Until one day in the summer of 2009, when Pokche rushed into Dr Buddhi Poudyal's examining room and announced that he had a cold, but just in one nostril! Puzzled, Dr Poudyal examined him and saw that a thin clear fluid was indeed running out of one of the patient's nostrils. But Pokche exhibited no signs of a cold or respiratory infection.
Curious, the doctor had the discharge examined, only to discover that it was cerebrospinal fluid. This meant that there was a leak in the skull. Radiological scans of the head revealed a minor skull-base fracture. On questioning Pokche further, the doctor ascertained that the patient had sustained a slight head injury as a six-year-old boy, 22 years before his first episode of meningitis.
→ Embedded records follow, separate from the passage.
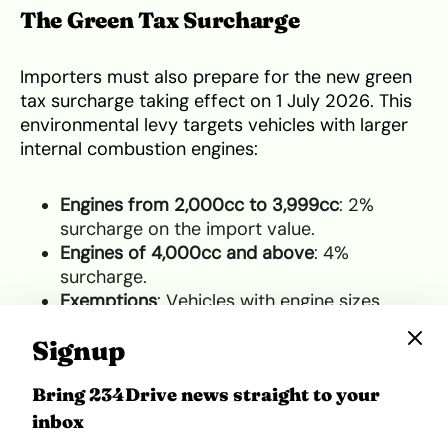
The Green Tax Surcharge
Importers must also prepare for the new green
tax surcharge taking effect on 1 July 2026. This
environmental levy targets vehicles with larger
internal combustion engines:
Engines from 2,000cc to 3,999cc
: 2%
surcharge on the import value.
Engines of 4,000cc and above
: 4%
surcharge.
Exemptions
: Vehicles with engine sizes
below 2,000cc, electric vehicles (EVs) and
Signup
mass transit buses are completely exempt.
Bring 234Drive news straight to your
The Clearing Process in Lagos
inbox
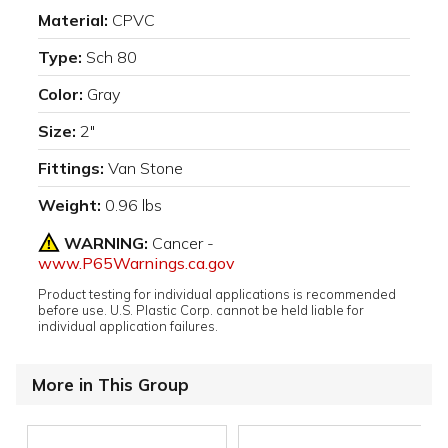
Material:
CPVC
Type:
Sch 80
Color:
Gray
Size:
2"
Fittings:
Van Stone
Weight:
0.96 lbs
WARNING:
Cancer -
www.P65Warnings.ca.gov
Product testing for individual applications is recommended
before use. U.S. Plastic Corp. cannot be held liable for
individual application failures.
More in This Group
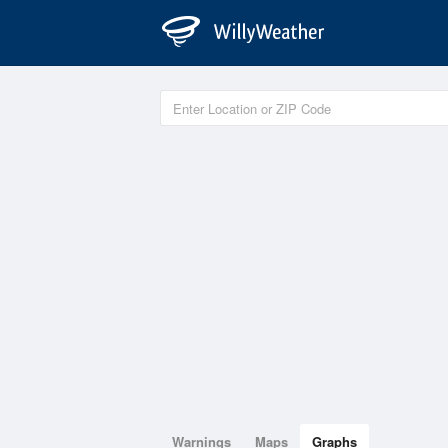
Warnings
Maps
Graphs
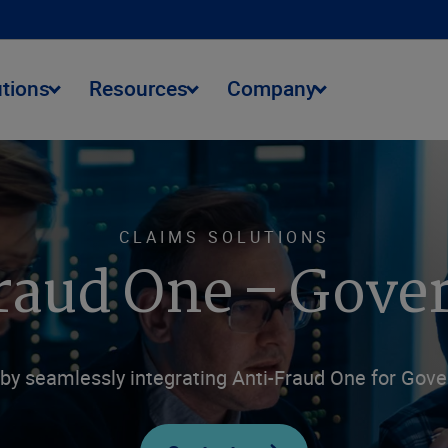
utions
Resources
Company
CLAIMS SOLUTIONS
raud One – Gov
by seamlessly integrating Anti-Fraud One for Gove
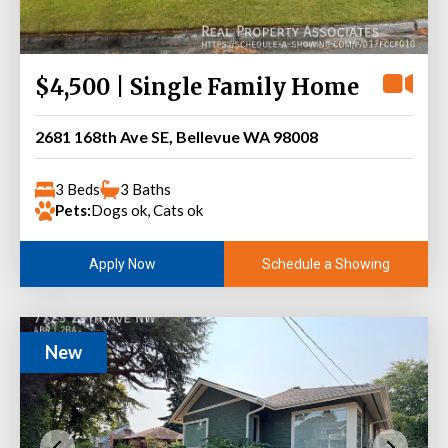
$4,500 | Single Family Home
2681 168th Ave SE, Bellevue WA 98008
3 Beds
3 Baths
Pets:
Dogs ok, Cats ok
Schedule a Showing
Apply Now
New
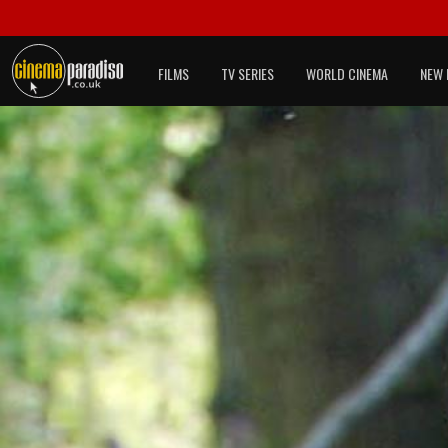
FILMS
TV SERIES
WORLD CINEMA
NEW 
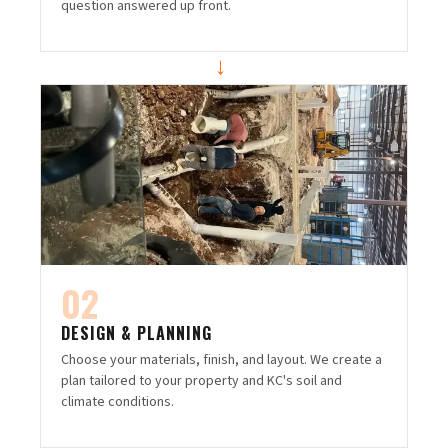
question answered up front.
→
02
DESIGN & PLANNING
Choose your materials, finish, and layout. We create a
plan tailored to your property and KC's soil and
climate conditions.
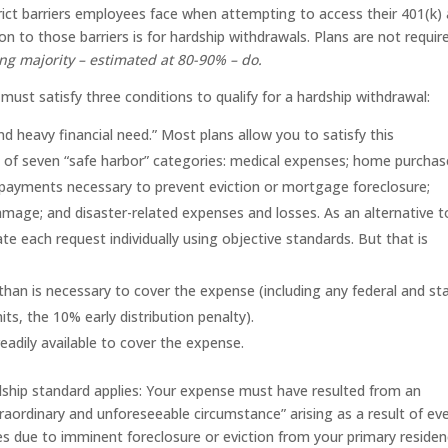
rict barriers employees face when attempting to access their 401(k)
on to those barriers is for hardship withdrawals. Plans are not requir
g majority – estimated at 80-90% – do.
u must satisfy three conditions to qualify for a hardship withdrawal:
 heavy financial need.” Most plans allow you to satisfy this
ne of seven “safe harbor” categories: medical expenses; home purchas
 payments necessary to prevent eviction or mortgage foreclosure;
mage; and disaster-related expenses and losses. As an alternative t
te each request individually using objective standards. But that is
han is necessary to cover the expense (including any federal and st
its, the 10% early distribution penalty).
adily available to cover the expense.
hardship standard applies: Your expense must have resulted from an
aordinary and unforeseeable circumstance” arising as a result of ev
s due to imminent foreclosure or eviction from your primary residen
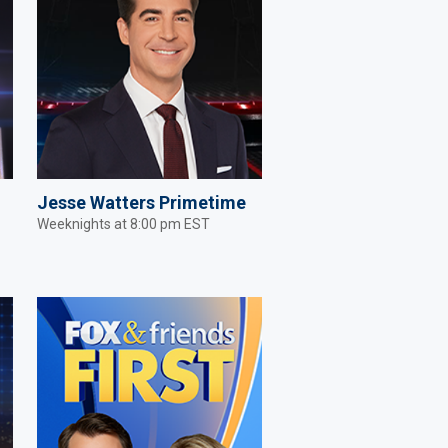
Jesse Watters Primetime
Weeknights at 8:00 pm EST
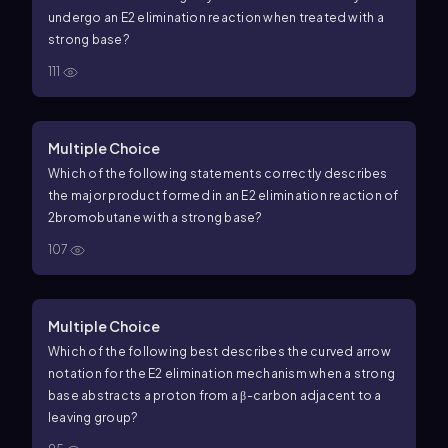
undergo an
E
2
elimination reaction when treated with a
strong base?
111
Multiple Choice
Which of the following statements correctly describes
the major product formed in an
E
2
elimination reaction of
2
bromobutane
with a strong base?
107
Multiple Choice
Which of the following best describes the curved arrow
notation for the
E
2
elimination mechanism when a strong
base abstracts a proton from a
β
-carbon adjacent to a
leaving group?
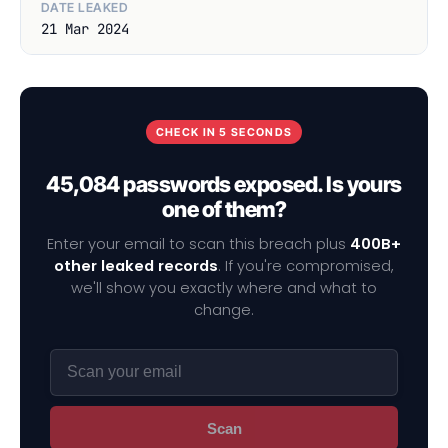
DATE LEAKED
21 Mar 2024
CHECK IN 5 SECONDS
45,084 passwords exposed. Is yours
one of them?
Enter your email to scan this breach plus
400B+
other leaked records
. If you're compromised,
we'll show you exactly where and what to
change.
Scan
Cerebrospinal fluid (CSF) surrounds the brain and spinal cord. It acts like a liquid cushion, allowing the organs to be buoyant, and protects them from physical trauma. A skull fracture may create an opening between the nasal sinuses and the cranial cavity through which bacteria can travel and infect the meninges. In Pokche's case, CSF passed down into the nasal cavity and virulent bacteria from the nose sneaked up, triggering multiple meningitis. This time, he was successfully operated on and Pokche's visits to the hospital became a thing of the past.
A commonly held view in Nepal is that only children get meningitis and adults are immune to it. Not true. It is also believed that there is only one type of meningitis. Again, not true. Meningitis can be either bacterial or viral. These myths need to be debunked and those suffering from fever, headaches, stiff necks, vomiting, sleeplessness and light sensitivity should contact their doctors and have themselves also checked for meningitis; the symptoms are so similar to a multitude of other illnesses, it is often misdiagnosed.